§ 文書抜粋
朝日新聞と読売新聞の報じ方が全く違う。
昨日行われた有識者会議について、朝日新聞では、
「特例法を軸に今の天皇陛下に限って退位を可能とするよう
政府に求める方針を固めた」と報じている。
一方の読売新聞では
「退位 条件付き容認論」という見出しで、
退位について容認と反対のコメントをそれぞれ紹介し、
こう結んでいる。
御厨貴・座長代理は会合後の記者会見で
「それぞれの意見のメリット、デメリットを洗い出し、
議論を深めていく」と強調した
え。
方針を固めたの?
これからさらに議論を深めていくの?
どっちなの?
もし朝日のいうように、「特例法を軸に」という方針が
決まっているなら、読売は見出しにそのニュアンスをちょっと
入れただけで、結局はなーーんにも報じていないことになる。
あとの記事の内容は、ヒアリングの結果をそれぞれ確認し合ったことしか
述べていない。
ついでに、先日紹介したコラムの続きである
「揺れる退位(2)」も掲載されていた。
「象徴としての公的行為をどこまで削減できるか」が
論点となっていて、ヒアリングの結果をつらつら紹介するだけ。

§ 提供データ
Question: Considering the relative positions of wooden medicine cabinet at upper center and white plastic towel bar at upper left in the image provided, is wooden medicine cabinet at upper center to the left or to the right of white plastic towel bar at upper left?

* * *

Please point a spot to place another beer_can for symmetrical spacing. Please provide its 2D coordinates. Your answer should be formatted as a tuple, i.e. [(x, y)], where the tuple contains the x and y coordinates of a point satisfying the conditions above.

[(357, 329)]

§ 練習問題
**A)** 本文の中で、疑問符「?」で終わる文をすべて挙げてください。
**B)** 本文のうち、「昨日行われた有識者会議について、朝日新聞では、」から「これからさらに議論を深めていくの?」までの部分を、一字も変えずに書き出してください。

§ 解答
**A)**
・方針を固めたの?
・これからさらに議論を深めていくの?
・どっちなの?

**B)**
昨日行われた有識者会議について、朝日新聞では、
「特例法を軸に今の天皇陛下に限って退位を可能とするよう
政府に求める方針を固めた」と報じている。
一方の読売新聞では
「退位 条件付き容認論」という見出しで、
退位について容認と反対のコメントをそれぞれ紹介し、
こう結んでいる。
御厨貴・座長代理は会合後の記者会見で
「それぞれの意見のメリット、デメリットを洗い出し、
議論を深めていく」と強調した
え。
方針を固めたの?
これからさらに議論を深めていくの?